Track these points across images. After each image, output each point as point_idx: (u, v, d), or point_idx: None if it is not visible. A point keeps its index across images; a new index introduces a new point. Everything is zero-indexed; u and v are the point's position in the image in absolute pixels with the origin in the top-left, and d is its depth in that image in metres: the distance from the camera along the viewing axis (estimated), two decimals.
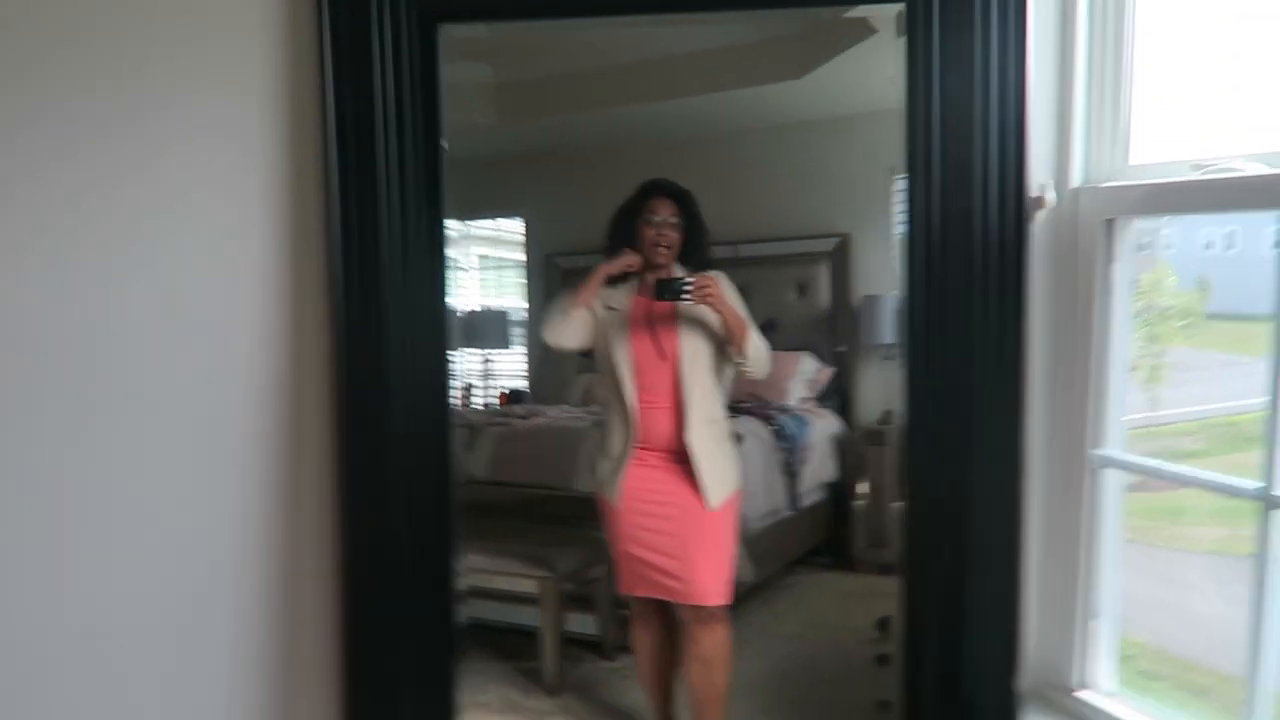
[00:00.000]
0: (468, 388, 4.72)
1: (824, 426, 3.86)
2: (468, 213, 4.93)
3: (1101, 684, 1.80)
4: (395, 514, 1.93)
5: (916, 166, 1.70)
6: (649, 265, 2.33)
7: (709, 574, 2.26)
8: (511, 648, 3.06)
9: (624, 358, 2.27)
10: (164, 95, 1.92)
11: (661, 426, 2.28)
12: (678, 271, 2.30)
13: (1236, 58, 1.60)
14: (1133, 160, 1.72)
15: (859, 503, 3.83)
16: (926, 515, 1.71)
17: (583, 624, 3.03)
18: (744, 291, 2.32)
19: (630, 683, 2.77)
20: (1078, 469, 1.73)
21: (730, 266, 2.38)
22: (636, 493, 2.30)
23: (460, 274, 5.02)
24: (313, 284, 1.95)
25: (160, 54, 1.91)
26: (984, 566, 1.66)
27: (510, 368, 4.86)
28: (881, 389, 4.02)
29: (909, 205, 1.72)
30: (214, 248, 1.97)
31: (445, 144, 1.91)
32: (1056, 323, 1.79)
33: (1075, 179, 1.76)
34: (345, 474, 1.92)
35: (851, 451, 3.87)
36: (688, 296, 2.12)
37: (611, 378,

§ INSTRUCTIONS FOR THE TASK: Print the lines above from the one with "16: (926, 515, 1.71)" through the one with "32: (1056, 323, 1.79)", both included, exactly as written and nothing more.

§ SOLUTION TO THE PROBLEM:
16: (926, 515, 1.71)
17: (583, 624, 3.03)
18: (744, 291, 2.32)
19: (630, 683, 2.77)
20: (1078, 469, 1.73)
21: (730, 266, 2.38)
22: (636, 493, 2.30)
23: (460, 274, 5.02)
24: (313, 284, 1.95)
25: (160, 54, 1.91)
26: (984, 566, 1.66)
27: (510, 368, 4.86)
28: (881, 389, 4.02)
29: (909, 205, 1.72)
30: (214, 248, 1.97)
31: (445, 144, 1.91)
32: (1056, 323, 1.79)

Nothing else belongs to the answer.